= Extrait fourni =

════════════════

Grâce à un point marqué face à Garrett Whitlock en début de neuvième manche qui a brisé une égalité à deux partout, le Venezuéla s’est sauvé avec le titre de la Classique mondiale de baseball contre l’équipe des États-Unis hier soir (mardi).
Et après le match, le gérant des Américains, Mark DeRosa, a bien sûr été interrogé sur sa décision de mettre le droitier des Red Sox de Boston au monticule en neuvième manche plutôt que de se tourner vers le releveur étoile Mason Miller.
Pour respecter les Padres. Si on avait pris l’avance, il arrivait, mais je n’allais pas l’amener dans un match à égalité.
Miller avait lancé 22 tirs contre la République dominicaine tout en méritant un sauvetage pour l’équipe américaine dimanche soir. Avec seulement deux jours de repos et seulement en mars, DeRosa ne se sentait pas à l’aise d’amener Miller dans le match et de risquer une blessure potentielle.

════════════════

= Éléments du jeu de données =
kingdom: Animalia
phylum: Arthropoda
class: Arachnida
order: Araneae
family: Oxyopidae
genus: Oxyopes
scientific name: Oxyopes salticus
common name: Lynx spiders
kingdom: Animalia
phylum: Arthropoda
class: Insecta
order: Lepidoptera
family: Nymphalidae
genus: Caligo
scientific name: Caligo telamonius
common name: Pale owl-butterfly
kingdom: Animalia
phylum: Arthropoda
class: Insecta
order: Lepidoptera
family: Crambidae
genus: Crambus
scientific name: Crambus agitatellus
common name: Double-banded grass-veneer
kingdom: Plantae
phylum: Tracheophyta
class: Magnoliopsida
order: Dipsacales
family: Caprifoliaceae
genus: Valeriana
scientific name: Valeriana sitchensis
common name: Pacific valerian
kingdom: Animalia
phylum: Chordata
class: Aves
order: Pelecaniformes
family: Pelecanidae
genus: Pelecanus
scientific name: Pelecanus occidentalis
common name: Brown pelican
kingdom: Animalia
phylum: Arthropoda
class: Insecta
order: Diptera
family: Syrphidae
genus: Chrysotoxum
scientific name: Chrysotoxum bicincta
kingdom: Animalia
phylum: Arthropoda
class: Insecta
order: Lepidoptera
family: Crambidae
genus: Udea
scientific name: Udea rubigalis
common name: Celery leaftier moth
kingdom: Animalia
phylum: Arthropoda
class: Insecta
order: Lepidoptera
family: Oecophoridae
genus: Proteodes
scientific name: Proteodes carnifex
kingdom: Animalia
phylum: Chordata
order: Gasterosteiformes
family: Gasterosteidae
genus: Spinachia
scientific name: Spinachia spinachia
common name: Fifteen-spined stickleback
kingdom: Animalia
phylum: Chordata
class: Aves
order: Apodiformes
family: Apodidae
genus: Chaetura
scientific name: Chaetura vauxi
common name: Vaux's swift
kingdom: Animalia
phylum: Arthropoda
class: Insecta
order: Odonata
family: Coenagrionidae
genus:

════════════════

D'après l'extrait fourni, combien de tirs Mason Miller avait-il lancés contre la République dominicaine ? Répondez en une phrase, s'il vous plaît.

Mason Miller avait lancé 22 tirs contre la République dominicaine.